# What the task requires
Given the entries that follow, write out exactly the lines starting at the one containing "זיהוי מילת התעוררות בדרך" and ending at the one containing "כדי להימנע מהמורכבות", both ends included, and only those.

# Input records
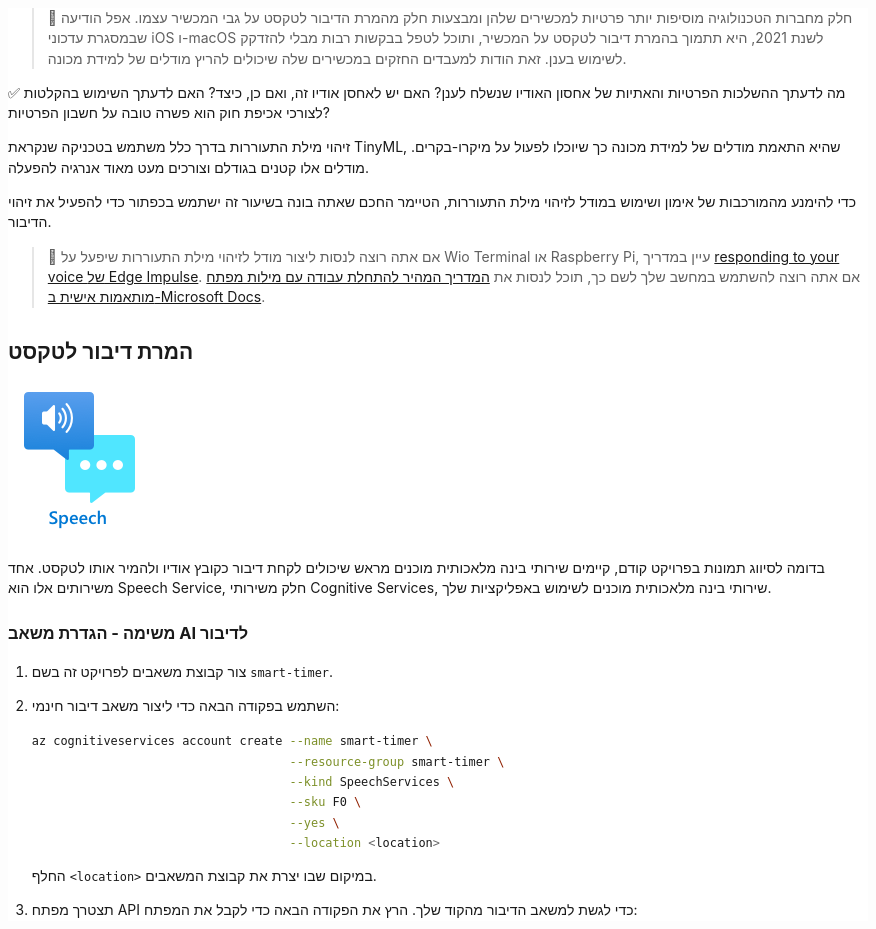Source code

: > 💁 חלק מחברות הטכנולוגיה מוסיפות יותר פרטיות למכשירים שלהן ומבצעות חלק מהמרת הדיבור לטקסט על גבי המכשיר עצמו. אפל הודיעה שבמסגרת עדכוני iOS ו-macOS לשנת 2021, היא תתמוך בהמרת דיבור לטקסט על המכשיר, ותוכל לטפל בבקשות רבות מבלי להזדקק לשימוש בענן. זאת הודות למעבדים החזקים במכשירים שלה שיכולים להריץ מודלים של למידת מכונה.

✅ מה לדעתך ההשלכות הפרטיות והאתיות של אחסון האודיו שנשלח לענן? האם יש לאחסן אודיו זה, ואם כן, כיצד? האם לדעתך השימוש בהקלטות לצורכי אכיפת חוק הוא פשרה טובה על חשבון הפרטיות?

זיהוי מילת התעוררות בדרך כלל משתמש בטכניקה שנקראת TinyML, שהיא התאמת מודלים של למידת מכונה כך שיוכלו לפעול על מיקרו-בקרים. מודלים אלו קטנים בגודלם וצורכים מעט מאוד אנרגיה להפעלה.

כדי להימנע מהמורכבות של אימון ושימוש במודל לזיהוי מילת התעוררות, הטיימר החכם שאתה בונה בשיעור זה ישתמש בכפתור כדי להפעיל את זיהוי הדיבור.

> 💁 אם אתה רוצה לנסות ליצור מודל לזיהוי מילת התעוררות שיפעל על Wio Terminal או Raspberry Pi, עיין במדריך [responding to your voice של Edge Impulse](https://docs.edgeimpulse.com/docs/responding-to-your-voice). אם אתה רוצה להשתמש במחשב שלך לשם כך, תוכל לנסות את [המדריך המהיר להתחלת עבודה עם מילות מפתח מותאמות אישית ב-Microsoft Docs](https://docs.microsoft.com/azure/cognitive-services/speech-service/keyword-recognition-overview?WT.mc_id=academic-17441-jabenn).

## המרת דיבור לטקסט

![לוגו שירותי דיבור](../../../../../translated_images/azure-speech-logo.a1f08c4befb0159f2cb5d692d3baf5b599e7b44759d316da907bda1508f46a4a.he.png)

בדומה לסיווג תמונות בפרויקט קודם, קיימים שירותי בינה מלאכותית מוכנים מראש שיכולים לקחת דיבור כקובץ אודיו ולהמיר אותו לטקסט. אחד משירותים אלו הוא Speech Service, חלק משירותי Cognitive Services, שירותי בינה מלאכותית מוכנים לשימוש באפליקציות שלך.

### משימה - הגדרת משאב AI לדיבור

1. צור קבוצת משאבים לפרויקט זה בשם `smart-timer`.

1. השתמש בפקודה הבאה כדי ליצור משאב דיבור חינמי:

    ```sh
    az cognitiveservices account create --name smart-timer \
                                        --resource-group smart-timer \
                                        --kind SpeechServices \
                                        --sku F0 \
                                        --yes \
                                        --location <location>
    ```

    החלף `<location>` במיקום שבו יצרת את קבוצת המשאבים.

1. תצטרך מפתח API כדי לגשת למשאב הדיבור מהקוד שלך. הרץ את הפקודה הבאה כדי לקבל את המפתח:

# Task output
זיהוי מילת התעוררות בדרך כלל משתמש בטכניקה שנקראת TinyML, שהיא התאמת מודלים של למידת מכונה כך שיוכלו לפעול על מיקרו-בקרים. מודלים אלו קטנים בגודלם וצורכים מעט מאוד אנרגיה להפעלה.

כדי להימנע מהמורכבות של אימון ושימוש במודל לזיהוי מילת התעוררות, הטיימר החכם שאתה בונה בשיעור זה ישתמש בכפתור כדי להפעיל את זיהוי הדיבור.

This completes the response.